__Information supplied__
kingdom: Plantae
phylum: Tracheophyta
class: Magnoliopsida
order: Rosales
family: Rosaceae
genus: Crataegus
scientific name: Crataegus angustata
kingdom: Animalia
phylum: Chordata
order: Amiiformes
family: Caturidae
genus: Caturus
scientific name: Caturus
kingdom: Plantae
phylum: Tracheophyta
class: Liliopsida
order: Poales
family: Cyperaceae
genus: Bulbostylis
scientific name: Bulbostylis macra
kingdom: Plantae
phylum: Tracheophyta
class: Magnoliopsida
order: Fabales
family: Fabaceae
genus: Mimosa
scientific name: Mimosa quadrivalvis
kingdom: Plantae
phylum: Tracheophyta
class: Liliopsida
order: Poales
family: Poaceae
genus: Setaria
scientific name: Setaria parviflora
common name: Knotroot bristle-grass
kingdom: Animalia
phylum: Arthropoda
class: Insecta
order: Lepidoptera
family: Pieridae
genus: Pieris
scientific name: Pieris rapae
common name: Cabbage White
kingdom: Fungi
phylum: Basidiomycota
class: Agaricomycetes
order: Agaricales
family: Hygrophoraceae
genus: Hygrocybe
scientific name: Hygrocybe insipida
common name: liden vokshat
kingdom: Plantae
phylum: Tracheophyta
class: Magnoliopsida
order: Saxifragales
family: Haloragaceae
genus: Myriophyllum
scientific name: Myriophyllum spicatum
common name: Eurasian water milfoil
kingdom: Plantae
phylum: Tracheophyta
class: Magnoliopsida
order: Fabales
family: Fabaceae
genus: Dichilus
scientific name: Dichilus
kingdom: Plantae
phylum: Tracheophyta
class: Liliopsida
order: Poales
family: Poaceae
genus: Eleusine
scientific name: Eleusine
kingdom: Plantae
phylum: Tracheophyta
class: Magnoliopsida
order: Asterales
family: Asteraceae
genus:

__What you should do__
Give back the lines from the one containing "genus: Bulbostylis" through the one containing "scientific name: Hygrocybe insipida", switching "common name" to "vernacular name" and leaving everything else as it is. Return only those lines.

__Answer to this exercise__
genus: Bulbostylis
scientific name: Bulbostylis macra
kingdom: Plantae
phylum: Tracheophyta
class: Magnoliopsida
order: Fabales
family: Fabaceae
genus: Mimosa
scientific name: Mimosa quadrivalvis
kingdom: Plantae
phylum: Tracheophyta
class: Liliopsida
order: Poales
family: Poaceae
genus: Setaria
scientific name: Setaria parviflora
vernacular name: Knotroot bristle-grass
kingdom: Animalia
phylum: Arthropoda
class: Insecta
order: Lepidoptera
family: Pieridae
genus: Pieris
scientific name: Pieris rapae
vernacular name: Cabbage White
kingdom: Fungi
phylum: Basidiomycota
class: Agaricomycetes
order: Agaricales
family: Hygrophoraceae
genus: Hygrocybe
scientific name: Hygrocybe insipida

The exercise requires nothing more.